**BRIEF 1**
From the article on AI rewriting Canadian film and television lines, extract the stretch from "VIDEO: AI rewrites" through "from the guild." word for word.
**BRIEF 2**
Summarize the article on AI rewriting Canadian film and television lines in two sentences.

VIDEO: AI rewrites Canada’s most iconic film and television lines
Published December 23, 2024 at 1:36 pm
Artificial intelligence was put to the test on some of Canada’s most iconic film and television lines.
The Writers Guild of Canada ran the lines through AI to see what “improvements” it could make, according to a press release from the guild.
Given the simple instructions to “improve this line,” or “word this line differently to have the same meaning but be more entertaining,” ChatGPT was given a host of iconic Canadian lines from film and TV.
📺 Watch @AndrewPhung, WGC member, put AI to the test.🧐 Let’s make sure we keep #WritersNotRobots working on our favourite Canadian film and TV shows.✍️🤖 https://t.co/7ap7YVsYHG
Music from #Uppbeat (free for Creators!):https://t.co/ysRilvGjnqhttps://t.co/xLUDYvACSs pic.twitter.com/UTQ6C2h5zn
— Writers Guild of Canada (@WGCtweet) November 25, 2024
“We’re having a little fun at AI’s expense here, but no one wants to change an iconic line like “I’m crushing your head” or lose the small-town authenticity of “let’s get at ‘er’,” said Bruce Smith, president of the Writers Guild of Canada. “The AI ‘improvement’ results are funny, but the WGC believes that AI poses a serious threat to screenwriters and Canadian culture.”
Back in 2023, Hollywood screenwriters went on strike to protect their jobs against the use of artificial intelligence.

**DATASET EXTRACT**

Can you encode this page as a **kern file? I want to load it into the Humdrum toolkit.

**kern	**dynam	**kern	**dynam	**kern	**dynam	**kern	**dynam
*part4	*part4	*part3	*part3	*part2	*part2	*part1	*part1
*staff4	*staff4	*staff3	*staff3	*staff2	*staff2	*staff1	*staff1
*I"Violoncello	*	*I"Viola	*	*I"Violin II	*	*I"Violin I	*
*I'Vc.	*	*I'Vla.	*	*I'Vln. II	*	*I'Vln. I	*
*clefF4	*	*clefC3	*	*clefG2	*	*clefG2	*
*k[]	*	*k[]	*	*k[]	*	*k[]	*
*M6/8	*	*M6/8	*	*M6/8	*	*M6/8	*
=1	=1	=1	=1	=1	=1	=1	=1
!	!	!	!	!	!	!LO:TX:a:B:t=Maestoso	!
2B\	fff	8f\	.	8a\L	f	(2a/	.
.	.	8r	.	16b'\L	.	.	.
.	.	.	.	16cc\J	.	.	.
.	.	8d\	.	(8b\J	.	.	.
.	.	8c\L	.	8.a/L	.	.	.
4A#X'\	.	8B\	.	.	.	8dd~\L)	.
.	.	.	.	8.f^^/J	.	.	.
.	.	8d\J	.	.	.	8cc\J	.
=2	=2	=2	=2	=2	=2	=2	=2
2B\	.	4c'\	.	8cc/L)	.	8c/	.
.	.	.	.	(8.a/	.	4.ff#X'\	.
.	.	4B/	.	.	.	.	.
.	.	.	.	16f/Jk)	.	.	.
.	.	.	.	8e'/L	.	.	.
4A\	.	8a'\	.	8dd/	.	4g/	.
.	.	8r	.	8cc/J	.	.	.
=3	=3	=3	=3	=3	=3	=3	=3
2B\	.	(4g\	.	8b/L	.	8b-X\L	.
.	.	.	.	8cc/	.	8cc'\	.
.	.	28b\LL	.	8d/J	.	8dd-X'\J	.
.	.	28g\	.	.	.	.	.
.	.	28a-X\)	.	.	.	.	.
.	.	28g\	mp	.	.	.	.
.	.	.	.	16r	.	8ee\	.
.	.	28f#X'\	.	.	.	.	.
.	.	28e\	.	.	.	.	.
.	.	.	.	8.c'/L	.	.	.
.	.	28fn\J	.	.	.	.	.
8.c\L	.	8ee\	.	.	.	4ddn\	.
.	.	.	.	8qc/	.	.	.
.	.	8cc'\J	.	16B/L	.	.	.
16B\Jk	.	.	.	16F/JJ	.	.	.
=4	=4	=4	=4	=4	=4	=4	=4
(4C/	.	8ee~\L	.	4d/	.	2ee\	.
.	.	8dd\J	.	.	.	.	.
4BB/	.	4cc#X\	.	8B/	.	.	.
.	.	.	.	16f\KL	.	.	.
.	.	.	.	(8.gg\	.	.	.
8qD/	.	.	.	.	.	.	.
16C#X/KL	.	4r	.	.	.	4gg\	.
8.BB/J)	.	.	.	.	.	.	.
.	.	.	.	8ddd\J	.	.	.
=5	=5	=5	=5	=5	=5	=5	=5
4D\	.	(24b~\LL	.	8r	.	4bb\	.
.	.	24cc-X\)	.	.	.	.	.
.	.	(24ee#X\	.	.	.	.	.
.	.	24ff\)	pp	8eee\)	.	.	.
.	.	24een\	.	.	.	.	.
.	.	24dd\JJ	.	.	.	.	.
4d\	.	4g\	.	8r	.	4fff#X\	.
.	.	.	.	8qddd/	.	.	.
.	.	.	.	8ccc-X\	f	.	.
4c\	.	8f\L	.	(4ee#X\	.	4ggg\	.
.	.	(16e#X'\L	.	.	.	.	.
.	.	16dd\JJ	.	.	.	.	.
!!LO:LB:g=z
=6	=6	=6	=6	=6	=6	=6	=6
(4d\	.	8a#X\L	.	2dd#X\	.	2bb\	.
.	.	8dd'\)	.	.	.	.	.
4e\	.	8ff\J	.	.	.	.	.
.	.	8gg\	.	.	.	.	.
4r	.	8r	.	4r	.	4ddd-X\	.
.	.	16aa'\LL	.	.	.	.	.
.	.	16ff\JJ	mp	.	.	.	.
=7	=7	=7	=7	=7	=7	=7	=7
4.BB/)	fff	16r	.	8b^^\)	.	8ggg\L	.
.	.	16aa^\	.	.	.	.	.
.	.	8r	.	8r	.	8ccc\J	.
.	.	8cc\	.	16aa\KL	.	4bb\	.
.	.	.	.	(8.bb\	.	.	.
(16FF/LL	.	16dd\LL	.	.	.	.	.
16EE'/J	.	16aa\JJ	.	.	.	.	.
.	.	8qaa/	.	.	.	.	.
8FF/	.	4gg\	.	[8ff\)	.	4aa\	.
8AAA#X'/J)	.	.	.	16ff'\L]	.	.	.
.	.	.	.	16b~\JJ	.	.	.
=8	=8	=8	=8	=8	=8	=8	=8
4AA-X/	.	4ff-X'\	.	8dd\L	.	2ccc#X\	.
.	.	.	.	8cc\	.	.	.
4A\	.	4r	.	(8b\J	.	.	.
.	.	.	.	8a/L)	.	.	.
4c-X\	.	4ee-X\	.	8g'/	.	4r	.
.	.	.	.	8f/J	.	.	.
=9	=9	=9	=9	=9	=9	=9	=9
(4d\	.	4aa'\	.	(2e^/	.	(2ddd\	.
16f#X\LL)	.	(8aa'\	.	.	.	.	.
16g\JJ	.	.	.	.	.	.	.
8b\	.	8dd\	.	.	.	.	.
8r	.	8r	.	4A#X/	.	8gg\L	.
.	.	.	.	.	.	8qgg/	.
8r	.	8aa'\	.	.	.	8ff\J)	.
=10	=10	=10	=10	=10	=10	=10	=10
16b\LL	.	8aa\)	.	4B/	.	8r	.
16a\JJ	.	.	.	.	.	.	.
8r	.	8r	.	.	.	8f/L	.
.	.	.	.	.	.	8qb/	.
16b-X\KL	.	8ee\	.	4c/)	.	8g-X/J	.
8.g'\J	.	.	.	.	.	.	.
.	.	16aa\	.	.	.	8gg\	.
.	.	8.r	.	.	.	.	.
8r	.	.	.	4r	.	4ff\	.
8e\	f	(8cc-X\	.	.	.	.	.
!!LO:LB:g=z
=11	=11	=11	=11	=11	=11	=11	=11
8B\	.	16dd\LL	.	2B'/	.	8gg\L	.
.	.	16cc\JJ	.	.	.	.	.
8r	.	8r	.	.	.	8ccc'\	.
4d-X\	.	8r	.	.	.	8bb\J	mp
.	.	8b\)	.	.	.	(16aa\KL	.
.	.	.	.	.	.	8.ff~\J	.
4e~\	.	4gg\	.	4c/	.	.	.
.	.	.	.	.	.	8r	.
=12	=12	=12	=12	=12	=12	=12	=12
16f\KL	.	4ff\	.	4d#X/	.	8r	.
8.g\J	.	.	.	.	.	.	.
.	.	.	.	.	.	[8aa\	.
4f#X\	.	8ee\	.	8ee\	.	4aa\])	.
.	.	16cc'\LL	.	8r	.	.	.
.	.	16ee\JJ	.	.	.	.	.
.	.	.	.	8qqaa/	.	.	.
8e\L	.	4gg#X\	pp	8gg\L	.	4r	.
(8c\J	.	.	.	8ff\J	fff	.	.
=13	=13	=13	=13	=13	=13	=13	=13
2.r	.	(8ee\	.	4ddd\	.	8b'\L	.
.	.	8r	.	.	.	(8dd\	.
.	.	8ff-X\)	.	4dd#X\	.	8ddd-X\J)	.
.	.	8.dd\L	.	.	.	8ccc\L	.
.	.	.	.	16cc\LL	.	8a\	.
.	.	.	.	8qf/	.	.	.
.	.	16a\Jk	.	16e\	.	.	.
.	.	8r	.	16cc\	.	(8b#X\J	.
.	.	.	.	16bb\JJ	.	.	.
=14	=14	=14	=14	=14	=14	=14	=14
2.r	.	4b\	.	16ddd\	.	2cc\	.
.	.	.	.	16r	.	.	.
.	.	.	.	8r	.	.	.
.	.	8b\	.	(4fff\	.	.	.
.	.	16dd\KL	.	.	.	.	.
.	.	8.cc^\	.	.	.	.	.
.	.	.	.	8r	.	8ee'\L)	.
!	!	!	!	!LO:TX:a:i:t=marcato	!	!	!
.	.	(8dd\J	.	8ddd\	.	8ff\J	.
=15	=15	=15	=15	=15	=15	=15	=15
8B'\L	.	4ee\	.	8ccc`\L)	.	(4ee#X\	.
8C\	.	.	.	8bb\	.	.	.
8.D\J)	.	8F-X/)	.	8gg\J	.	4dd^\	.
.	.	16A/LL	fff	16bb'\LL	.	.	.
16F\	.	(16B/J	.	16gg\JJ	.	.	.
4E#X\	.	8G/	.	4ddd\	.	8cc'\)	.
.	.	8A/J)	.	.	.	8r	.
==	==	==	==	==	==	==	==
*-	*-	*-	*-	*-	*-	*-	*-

**WORKED SOLUTION 1**
VIDEO: AI rewrites Canada’s most iconic film and television lines
Published December 23, 2024 at 1:36 pm
Artificial intelligence was put to the test on some of Canada’s most iconic film and television lines.
The Writers Guild of Canada ran the lines through AI to see what “improvements” it could make, according to a press release from the guild.

**WORKED SOLUTION 2**
The Writers Guild of Canada gave ChatGPT a set of iconic Canadian film and television lines and asked it to improve them or reword them to be more entertaining. Guild president Bruce Smith called the results funny but said the guild believes AI poses a serious threat to screenwriters and Canadian culture, and the article notes that Hollywood screenwriters went on strike in 2023 to protect their jobs against the use of AI.